Foles sticks the ball in the running back's belly and reads the reactions of the defensive end and nickel corner:
When the defensive end crashes on the running back, Foles pulls the ball and races around the end while reading the reaction of the nickel cornerback. When the defender steps up to meet him in the alley, Foles has Jason Avant open for a completion on the outside:
Here is another example of the Eagles executing the read option with a bubble screen. Foles puts the ball in the belly of the running back on an inside zone run and reads the reactions of the defensive end and play-side linebacker:
When the defensive end and linebacker both hesitate on the fake, Foles quickly pulls up and fires the ball out to Avant on the screen for an easy completion and positive gain:
Offensive coordinators are also utilizing run-pass combination plays -- the offensive line blocks the run play called by the quarterback, while receivers run designated routes on the perimeter -- to expand the effectiveness of the no-huddle offense. Now, the concept of adding a quick route on the backside of a run is not a new one. In fact, as a member of both the Green Bay Packers and Oakland Raiders in the mid-1990s, I watched Brett Favre and Rich Gannon repeatedly throw smoke or dart routes to the split end on the backside of isolation or power plays. But today's teams are increasingly utilizing the tactic with the advent of the fast-paced, no-huddle offense. Ripping off big plays at a rapid rate, teams can employ the same run-pass play multiple times in succession.
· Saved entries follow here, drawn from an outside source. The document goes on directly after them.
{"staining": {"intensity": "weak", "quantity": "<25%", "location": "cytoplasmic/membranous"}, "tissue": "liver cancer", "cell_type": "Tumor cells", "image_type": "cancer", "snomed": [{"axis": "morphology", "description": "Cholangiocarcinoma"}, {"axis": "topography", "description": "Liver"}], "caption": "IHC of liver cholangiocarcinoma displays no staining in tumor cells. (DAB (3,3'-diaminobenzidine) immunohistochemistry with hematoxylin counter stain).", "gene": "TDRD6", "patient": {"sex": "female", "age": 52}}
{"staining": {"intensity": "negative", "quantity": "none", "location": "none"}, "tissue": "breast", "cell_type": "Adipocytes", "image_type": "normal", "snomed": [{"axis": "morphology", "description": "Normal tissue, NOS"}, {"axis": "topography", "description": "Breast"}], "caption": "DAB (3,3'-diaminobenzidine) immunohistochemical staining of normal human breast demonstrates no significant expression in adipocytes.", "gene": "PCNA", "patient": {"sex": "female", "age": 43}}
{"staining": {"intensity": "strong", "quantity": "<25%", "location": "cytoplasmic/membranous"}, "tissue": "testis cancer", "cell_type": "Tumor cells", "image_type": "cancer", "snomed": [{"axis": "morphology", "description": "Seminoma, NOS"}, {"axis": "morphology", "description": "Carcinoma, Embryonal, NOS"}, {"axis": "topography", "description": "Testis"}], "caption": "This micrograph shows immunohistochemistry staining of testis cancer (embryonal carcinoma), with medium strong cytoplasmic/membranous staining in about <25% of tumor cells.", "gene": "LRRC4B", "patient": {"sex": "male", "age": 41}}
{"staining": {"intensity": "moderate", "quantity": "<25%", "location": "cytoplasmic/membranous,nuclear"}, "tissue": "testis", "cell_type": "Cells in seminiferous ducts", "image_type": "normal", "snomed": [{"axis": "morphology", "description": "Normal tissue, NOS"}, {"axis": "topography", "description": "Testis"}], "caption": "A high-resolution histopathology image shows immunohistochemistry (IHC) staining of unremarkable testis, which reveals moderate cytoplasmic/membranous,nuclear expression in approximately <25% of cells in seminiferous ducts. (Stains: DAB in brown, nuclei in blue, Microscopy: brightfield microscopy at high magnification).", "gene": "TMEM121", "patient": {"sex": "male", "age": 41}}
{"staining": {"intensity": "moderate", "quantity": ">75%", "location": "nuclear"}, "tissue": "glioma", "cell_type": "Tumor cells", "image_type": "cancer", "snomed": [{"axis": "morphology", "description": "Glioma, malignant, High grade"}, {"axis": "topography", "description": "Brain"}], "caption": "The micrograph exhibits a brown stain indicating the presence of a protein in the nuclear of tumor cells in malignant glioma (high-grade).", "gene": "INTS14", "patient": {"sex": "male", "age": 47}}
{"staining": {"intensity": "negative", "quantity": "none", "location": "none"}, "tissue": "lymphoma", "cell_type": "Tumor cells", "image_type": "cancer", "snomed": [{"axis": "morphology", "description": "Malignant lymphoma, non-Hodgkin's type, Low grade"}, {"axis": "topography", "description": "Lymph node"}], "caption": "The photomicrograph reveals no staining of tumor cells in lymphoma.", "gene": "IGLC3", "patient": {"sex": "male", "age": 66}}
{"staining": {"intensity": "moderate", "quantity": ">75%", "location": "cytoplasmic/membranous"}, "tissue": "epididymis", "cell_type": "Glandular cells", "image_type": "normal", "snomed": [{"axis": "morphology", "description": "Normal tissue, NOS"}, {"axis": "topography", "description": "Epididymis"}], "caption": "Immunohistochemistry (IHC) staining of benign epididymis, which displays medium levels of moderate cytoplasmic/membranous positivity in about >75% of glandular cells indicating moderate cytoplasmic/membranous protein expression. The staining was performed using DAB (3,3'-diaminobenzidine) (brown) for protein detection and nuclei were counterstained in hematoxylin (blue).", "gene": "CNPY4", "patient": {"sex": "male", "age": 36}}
In the following screengrab, the Eagles are lined up in a trips formation, with the receivers assigned to execute a draw-stick concept. Foles is tasked with reading the reaction of the linebacker and making the decision to hand the ball off or throw to exploit a weakness of the defense:
When the linebacker drops back to defend the route, Foles hands the ball to the running back on the draw play:
While the play only gains two yards -- due to a fine open-field tackle by Thomas Davis -- it's a nice illustration of this concept.